Should we go to Chorus or not?

It rarely happens to us, leaving a cinema before the end of the film. But during Berlinale 2015 our film schedule was so tight that we had to leave Chorus 20 minutes before the end to catch another film. It’s not that Chorus was a bad film, but we felt relieved when we closed the cinema doors behind us. Taken away from the devastating lives of Christophe and Irène who – after ten years of unsolved misery were confronted with the awful truth about what happened to their 8 year old son. The film reveals their pain and sadness after they lost their child who was taken by a pedophile and never returned home.

The question raises: do we want to know what happened? And if so, why would we want to know what happened? At this point we approach a major dispute in the essential of cinema. Before we mentioned that cinema is a wonderful medium that has the incredible power to take you to another world where you have never been, to make to feel what didn’t really happen to you, and to make you explore situations that exists far from your daily life. Cinema enriched your knowledge of the world, it creates awareness.

On the streets in Berlin Charlotte and I had a discussion why the director would make such a film.
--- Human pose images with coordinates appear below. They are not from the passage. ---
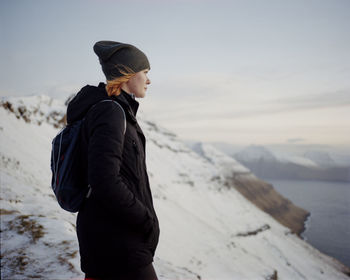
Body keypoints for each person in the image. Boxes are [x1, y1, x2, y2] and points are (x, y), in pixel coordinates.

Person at [66, 41, 160, 280]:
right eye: (145, 73)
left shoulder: (116, 111)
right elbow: (104, 180)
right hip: (117, 239)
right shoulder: (110, 112)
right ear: (127, 74)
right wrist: (145, 219)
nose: (149, 80)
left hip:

It was hard to find a reason why, which is weird because it’s not that we close our eyes from severe topics. The amount of pleasant versus unpleasant films should be about the same in the history of film. For our film program we always search for a balance between funny and emotional stories. But why is pedophili a subject we somehow couldn’t deal with? Was is too uncomforable to sit and watch how lonely and terrible Christophe and Irene felt? I was ashamed for them, because of what happened to them; a confusing feeling that I couldn’t stand.
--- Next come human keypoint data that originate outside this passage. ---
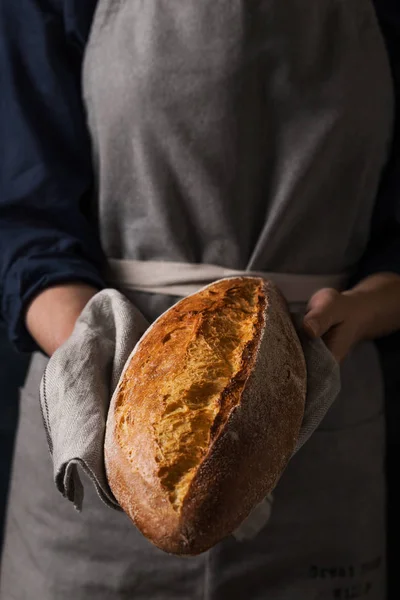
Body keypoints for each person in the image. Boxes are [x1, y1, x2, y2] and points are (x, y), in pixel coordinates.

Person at [0, 0, 400, 598]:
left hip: (324, 451)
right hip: (96, 487)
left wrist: (364, 308)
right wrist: (97, 356)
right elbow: (25, 220)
To be honest I was surprised that Chorus was released in the Dutch cinemas, taken the past news about child abuse in churches and nursery. Yet, I had to see the end of the film. For me it felt as an unsolved project as well: what happened to Christophe and Irène? I felt miserable in Berlin after being confronted with the offenders confession. But, months later I didn’t feel so bad as then. Chorus is about unbearable pain and loss, but also about the power of memories, deep relations and independent development. Time doesn’t heal a wound, Irène mentioned in the film. She refuses to put aside what happened, she hates the meaning of mourning. You can’t look away from the past, you can’t look away from what’s happening in our world.

The subject of this blog shouldn’t be about censure. We did something wrong here: we walked away in the middle of a film. The uneasy scenes made me develop a premature opinion. Therefore, the message is: always watch the end of a film before you make statement about it.